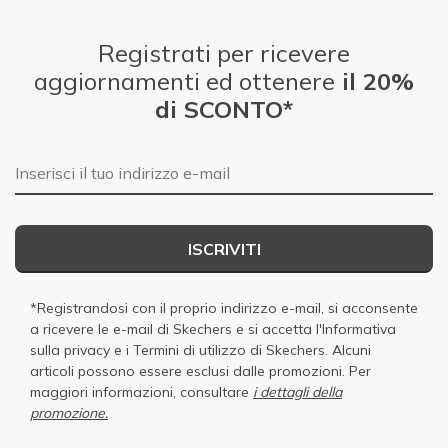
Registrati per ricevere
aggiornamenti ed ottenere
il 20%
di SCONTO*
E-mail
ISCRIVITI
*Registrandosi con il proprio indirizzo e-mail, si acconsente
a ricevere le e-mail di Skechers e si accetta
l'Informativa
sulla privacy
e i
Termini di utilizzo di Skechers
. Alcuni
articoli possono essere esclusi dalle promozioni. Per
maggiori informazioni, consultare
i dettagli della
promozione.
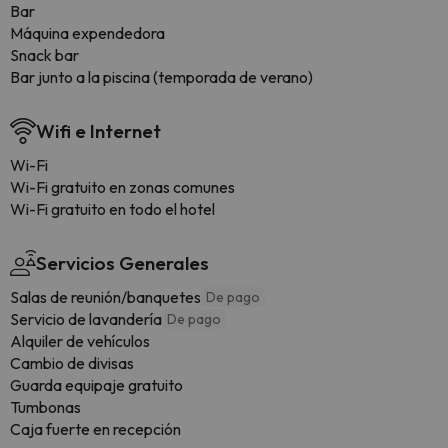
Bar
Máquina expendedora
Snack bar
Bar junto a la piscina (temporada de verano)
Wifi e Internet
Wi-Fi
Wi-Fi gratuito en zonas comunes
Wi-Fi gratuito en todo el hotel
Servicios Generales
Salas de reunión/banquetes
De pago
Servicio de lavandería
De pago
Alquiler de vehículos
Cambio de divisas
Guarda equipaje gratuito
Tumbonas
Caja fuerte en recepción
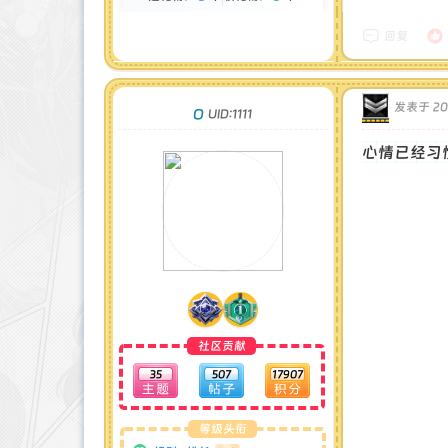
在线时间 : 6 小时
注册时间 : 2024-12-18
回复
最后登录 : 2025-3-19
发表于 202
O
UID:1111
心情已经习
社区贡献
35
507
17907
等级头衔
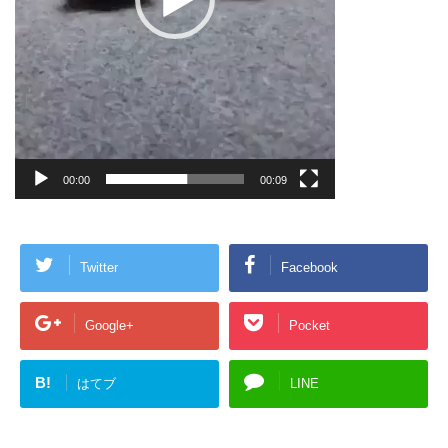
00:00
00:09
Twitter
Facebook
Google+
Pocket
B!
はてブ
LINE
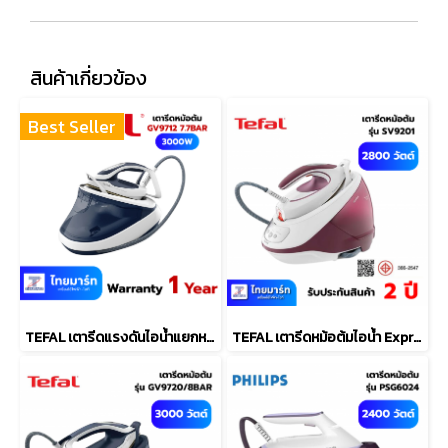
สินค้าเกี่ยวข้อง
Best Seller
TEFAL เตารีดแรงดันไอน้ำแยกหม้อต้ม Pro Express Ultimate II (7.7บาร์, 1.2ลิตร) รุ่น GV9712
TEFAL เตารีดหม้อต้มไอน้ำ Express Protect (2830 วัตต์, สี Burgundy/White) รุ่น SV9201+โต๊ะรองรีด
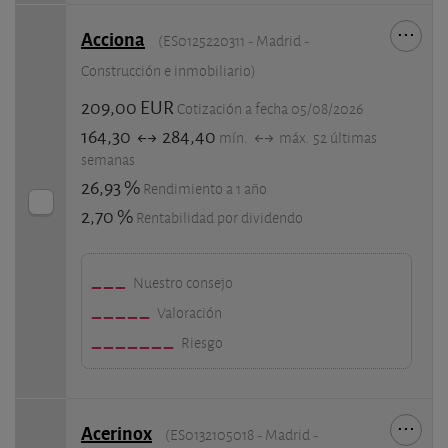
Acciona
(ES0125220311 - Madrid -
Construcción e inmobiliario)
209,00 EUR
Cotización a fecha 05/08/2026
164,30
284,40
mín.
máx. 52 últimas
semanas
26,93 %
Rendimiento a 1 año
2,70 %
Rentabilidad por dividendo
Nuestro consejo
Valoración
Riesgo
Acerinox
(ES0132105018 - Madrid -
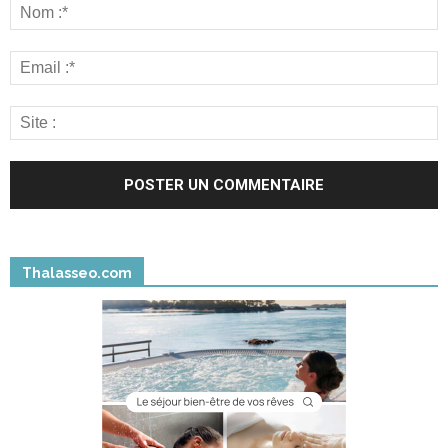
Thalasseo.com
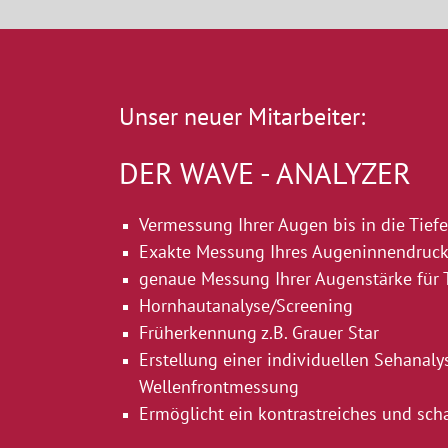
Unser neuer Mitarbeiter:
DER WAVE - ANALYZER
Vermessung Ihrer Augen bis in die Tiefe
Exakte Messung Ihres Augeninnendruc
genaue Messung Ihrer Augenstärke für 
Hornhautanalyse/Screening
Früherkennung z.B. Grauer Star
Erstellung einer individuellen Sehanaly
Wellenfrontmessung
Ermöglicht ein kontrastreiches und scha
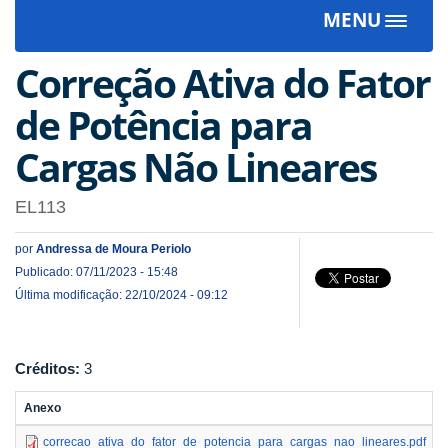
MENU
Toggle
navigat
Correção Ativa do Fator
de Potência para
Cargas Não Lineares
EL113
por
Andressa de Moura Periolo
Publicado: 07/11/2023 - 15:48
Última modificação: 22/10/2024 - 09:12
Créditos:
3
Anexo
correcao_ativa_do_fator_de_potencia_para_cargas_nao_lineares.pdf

————————

Extract the text that accompanies each of the records above, line for line, and leave out the pictures.

Registrati per ricevere
aggiornamenti ed ottenere
il 20%
di SCONTO*
E-mail
ISCRIVITI
*Registrandosi con il proprio indirizzo e-mail, si acconsente
a ricevere le e-mail di Skechers e si accetta
l'Informativa
sulla privacy
e i
Termini di utilizzo di Skechers
. Alcuni
articoli possono essere esclusi dalle promozioni. Per
maggiori informazioni, consultare
i dettagli della
promozione.
Bar
Máquina expendedora
Snack bar
Bar junto a la piscina (temporada de verano)
Wifi e Internet
Wi-Fi
Wi-Fi gratuito en zonas comunes
Wi-Fi gratuito en todo el hotel
Servicios Generales
Salas de reunión/banquetes
De pago
Servicio de lavandería
De pago
Alquiler de vehículos
Cambio de divisas
Guarda equipaje gratuito
Tumbonas
Caja fuerte en recepción
在线时间 : 6 小时
注册时间 : 2024-12-18
回复
最后登录 : 2025-3-19
发表于 202
O
UID:1111
心情已经习
社区贡献
35
507
17907
等级头衔
00:00
00:09
Twitter
Facebook
Google+
Pocket
B!
はてブ
LINE
สินค้าเกี่ยวข้อง
Best Seller
TEFAL เตารีดแรงดันไอน้ำแยกหม้อต้ม Pro Express Ultimate II (7.7บาร์, 1.2ลิตร) รุ่น GV9712
TEFAL เตารีดหม้อต้มไอน้ำ Express Protect (2830 วัตต์, สี Burgundy/White) รุ่น SV9201+โต๊ะรองรีด
Acciona
(ES0125220311 - Madrid -
Construcción e inmobiliario)
209,00 EUR
Cotización a fecha 05/08/2026
164,30
284,40
mín.
máx. 52 últimas
semanas
26,93 %
Rendimiento a 1 año
2,70 %
Rentabilidad por dividendo
Nuestro consejo
Valoración
Riesgo
Acerinox
(ES0132105018 - Madrid -
Thalasseo.com
Unser neuer Mitarbeiter:
DER WAVE - ANALYZER
Vermessung Ihrer Augen bis in die Tiefe
Exakte Messung Ihres Augeninnendruc
genaue Messung Ihrer Augenstärke für 
Hornhautanalyse/Screening
Früherkennung z.B. Grauer Star
Erstellung einer individuellen Sehanaly
Wellenfrontmessung
Ermöglicht ein kontrastreiches und scha
MENU
Toggle
navigat
Correção Ativa do Fator
de Potência para
Cargas Não Lineares
EL113
por
Andressa de Moura Periolo
Publicado: 07/11/2023 - 15:48
Última modificação: 22/10/2024 - 09:12
Créditos:
3
Anexo
correcao_ativa_do_fator_de_potencia_para_cargas_nao_lineares.pdf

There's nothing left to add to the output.